You will need to specify a colour space, depending on whether the PNG uses a palette or not.
PostScript is a programming language, so this is all possible, it will take an experienced PostScript programmer a couple of days to write and debug it I should think.
NOTE! PostScript does not support transparency, so you cannot apply alpha channels from PNG files at all.
I am trying to write a document in postscript.
Thus far I've been able to write simple text, and work with lines and shapes.
I'm now trying to add some images to the document. After searching on-line I can't seem to find any clear way to do this.
the snip it below is a hello world:
%!PS
/Times
20 selectfont
20 800 moveto
(Hello World!) show
showpage
All I want to do is simply insert an image (eg PNG, JPG, GIF) by specifying the x and y, co-ordinates.
Any help would be much appreciated.
There is a simple method and Postscript does support the jpeg format. If you are using ghostscript you may have to use the -dNOSAFER option to open files. Here is an example:
gsave
360 72 translate % set lower left of image at (360, 72)
175 47 scale % size of rendered image is 175 points by 47 points
500 % number of columns per row
133 % number of rows
8 % bits per color channel (1, 2, 4, or 8)
[500 0 0 -133 0 133] % transform array... maps unit square to pixel
(myJPEG500x133.jpg) (r) file /DCTDecode filter % opens the file and filters the image data
false % pull channels from separate sources
3 % 3 color channels (RGB)
colorimage
grestore
Use a program like convert and then remove any extra code it generated.
You can download the PostScript Language Reference, third edition from adobe (this is the "bible book" for postscript). Chapter 4.10 Images would be a good starting point.
Is this a late answer! The problem with -dNOSAFER prevented me from using the other solutions, so I did the following:
Use Python to read the JPG file as binary and make it a string, compatible with /ASCIIHexDecode:
''.join(["%02x" % ord(c) for c in open(filename, "rb").read()])
Then instead of reading and decoding the image file from the postscript file, paste the above computed string in the postscript file, and filter it, first through /ASCIIHexDecode then /DCTDecode:
(ffd8ffe000104a46494600010102002700270000ffdb004300030202020202030202020303030304060404040404080606050609080a0a090809090a0c0f0c0a0b0e0b09090d110d0e0f101011100a0c12131210130f101010ffdb00430103030304030408040408100b090b1010101010101010101010101010101010101010101010101010101010101010101010101010101010101010101010101010ffc00011080010001003011100021101031101ffc400160001010100000000000000000000000000060507ffc40026100002020201030207000000000000000001020304051106071221001315163132414252ffc400160101010100000000000000000000000000070403ffc4002911000201030105090100000000000000000102030004210711123151531314324142617381d1d3ffda000c03010002110311003f00de311d00e0478be19acddc79b0f8ba734aef8aa8a59a4af1c9bdc96159beef275e4efd1ccfa5f2aceea2f8e09f41e7f252a47ab4c4093ba71ceced387b7828b724e87705b588c8478ecac114e28d89e36f83d65d7643ee7eb60b03a23f1f5dff002daaacf4ae479954df1e3d33fd2b593599628d89b0071d5fae9d3bc5750b8a3f1ae3cc9cd3031b4789c689236ce568de374af543ab21b51b2b03138208076a3cef4c8b935acaf3bb05c12685036e285e550b3bccf8a41c7b2327ce78c9a6188b917b2995ab20676a8102af6dc76624c680011f9d8f0005095da5b491ccaec303f0d4f292ebba01cecf23cc57ffd9>)
/ASCIIHexDecode
filter % ascii to bytes
0 dict
/DCTDecode % jpg to explicit
filter
the above snippet replaces (myJPEG500x133.jpg) (r) file /DCTDecode filter in the otherwise very helpful #Hath995 answer.
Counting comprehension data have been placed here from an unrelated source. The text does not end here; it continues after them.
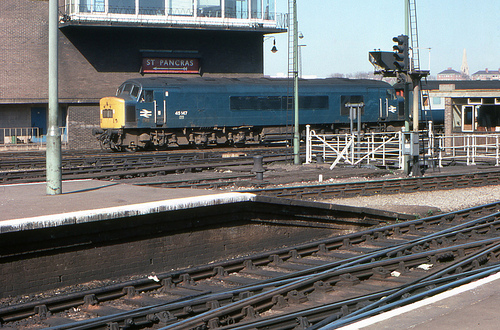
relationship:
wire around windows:
[56, 2, 291, 27] [63, 0, 278, 25]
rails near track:
[303, 125, 401, 168] [1, 205, 497, 330]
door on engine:
[129, 90, 204, 130] [102, 63, 276, 194]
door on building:
[30, 108, 48, 142] [1, 2, 288, 149]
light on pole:
[394, 33, 408, 75] [406, 47, 422, 155]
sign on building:
[140, 52, 200, 73] [6, 0, 289, 102]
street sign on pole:
[393, 84, 404, 103] [366, 30, 419, 176]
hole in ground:
[0, 191, 403, 309] [2, 135, 497, 326]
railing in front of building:
[2, 125, 44, 147] [1, 2, 288, 149]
if you want something else than JPEG but still RGB (i.e.: you want something for which postscript has no decoder), and you can use Python to prepare your postscript file, you can use PIL, like this (it ignores the transparency byte, which is a on/off operation in postscript):
import PIL.Image
i = PIL.Image.open("/tmp/from-template.png")
import itertools
''.join(["%02x" % g
for g in itertools.chain.from_iterable(
k[:3] for k in i.getdata())])
for indexed files I would not know, but it can't be difficult to work it out.